◆ **GOAL OF THE EXERCISE**
From the listing below, count the lines that contain the string "curve", then state only that number.

◆ **RECORDS PROVIDED**
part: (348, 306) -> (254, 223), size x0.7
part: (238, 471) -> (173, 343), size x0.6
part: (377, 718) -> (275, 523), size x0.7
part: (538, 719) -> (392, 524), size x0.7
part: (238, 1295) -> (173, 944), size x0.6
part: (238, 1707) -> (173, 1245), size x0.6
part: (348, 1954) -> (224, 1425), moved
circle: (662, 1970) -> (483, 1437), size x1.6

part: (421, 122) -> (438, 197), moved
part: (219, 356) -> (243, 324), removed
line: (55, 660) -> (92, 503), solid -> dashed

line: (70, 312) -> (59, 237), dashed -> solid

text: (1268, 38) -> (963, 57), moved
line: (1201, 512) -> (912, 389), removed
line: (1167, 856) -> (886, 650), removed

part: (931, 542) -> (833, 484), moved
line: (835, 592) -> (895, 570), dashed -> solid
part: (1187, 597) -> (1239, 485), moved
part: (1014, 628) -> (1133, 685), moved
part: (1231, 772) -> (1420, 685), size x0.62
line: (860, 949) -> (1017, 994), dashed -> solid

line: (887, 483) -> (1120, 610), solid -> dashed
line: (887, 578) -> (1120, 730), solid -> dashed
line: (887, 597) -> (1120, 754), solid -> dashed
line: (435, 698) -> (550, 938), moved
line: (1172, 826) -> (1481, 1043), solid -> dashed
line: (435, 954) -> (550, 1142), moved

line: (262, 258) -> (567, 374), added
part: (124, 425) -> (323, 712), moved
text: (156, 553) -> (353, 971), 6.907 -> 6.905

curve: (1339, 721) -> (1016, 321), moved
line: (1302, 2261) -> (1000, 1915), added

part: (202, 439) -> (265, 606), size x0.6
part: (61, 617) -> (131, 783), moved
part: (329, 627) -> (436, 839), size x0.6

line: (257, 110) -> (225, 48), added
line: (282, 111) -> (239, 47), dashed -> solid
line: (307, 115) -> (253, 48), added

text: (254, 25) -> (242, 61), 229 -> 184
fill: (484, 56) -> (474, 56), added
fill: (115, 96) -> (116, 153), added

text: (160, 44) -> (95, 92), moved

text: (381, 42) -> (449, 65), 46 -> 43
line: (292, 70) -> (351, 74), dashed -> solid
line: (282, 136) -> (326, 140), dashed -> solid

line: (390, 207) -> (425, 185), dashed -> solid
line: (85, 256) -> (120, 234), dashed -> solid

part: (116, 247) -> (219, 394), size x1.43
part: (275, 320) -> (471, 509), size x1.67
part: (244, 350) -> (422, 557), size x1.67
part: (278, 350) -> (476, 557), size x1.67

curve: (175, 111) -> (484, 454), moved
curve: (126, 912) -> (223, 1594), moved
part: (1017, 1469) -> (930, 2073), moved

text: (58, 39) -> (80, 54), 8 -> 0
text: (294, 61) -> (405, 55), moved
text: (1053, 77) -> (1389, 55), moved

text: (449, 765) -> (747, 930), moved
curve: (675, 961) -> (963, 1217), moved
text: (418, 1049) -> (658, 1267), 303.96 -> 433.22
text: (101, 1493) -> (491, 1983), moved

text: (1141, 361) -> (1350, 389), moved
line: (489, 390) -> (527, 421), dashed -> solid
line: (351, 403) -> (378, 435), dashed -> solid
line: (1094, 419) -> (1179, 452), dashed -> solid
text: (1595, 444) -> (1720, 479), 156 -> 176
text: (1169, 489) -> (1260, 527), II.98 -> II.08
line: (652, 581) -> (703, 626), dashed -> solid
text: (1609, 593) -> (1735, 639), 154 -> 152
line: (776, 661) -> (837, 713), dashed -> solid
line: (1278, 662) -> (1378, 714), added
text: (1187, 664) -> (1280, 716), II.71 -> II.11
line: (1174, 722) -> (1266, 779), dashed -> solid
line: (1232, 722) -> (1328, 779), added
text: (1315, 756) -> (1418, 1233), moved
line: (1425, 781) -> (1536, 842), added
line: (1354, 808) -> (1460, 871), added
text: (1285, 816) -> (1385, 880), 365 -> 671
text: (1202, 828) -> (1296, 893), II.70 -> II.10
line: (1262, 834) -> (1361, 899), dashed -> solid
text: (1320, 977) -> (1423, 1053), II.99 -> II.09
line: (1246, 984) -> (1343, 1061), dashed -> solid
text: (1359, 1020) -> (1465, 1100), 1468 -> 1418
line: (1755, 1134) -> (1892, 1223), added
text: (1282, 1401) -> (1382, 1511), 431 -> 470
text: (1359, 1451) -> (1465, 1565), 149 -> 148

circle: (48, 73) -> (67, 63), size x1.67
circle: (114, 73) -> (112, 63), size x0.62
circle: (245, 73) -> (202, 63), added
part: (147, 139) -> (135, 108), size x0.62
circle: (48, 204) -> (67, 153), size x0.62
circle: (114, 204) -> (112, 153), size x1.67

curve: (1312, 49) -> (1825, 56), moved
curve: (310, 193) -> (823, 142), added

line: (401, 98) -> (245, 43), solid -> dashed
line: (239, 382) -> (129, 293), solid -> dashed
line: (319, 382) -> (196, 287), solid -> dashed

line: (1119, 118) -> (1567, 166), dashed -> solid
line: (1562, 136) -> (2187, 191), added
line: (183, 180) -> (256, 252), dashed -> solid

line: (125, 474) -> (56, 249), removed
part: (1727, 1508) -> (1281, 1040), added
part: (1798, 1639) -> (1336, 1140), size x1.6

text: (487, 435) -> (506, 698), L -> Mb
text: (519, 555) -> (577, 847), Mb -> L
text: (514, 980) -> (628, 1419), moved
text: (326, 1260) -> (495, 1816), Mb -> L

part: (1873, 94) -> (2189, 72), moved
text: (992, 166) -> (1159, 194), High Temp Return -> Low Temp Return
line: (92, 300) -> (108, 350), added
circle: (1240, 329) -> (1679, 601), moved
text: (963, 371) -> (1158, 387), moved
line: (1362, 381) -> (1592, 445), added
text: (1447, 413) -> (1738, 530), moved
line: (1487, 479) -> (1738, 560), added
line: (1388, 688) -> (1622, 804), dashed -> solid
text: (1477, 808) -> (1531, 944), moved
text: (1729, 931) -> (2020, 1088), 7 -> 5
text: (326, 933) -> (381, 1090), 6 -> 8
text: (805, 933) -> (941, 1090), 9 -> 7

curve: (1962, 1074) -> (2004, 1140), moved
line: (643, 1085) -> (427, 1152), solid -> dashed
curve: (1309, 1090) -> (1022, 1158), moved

◆ **TASK OUTPUT**
8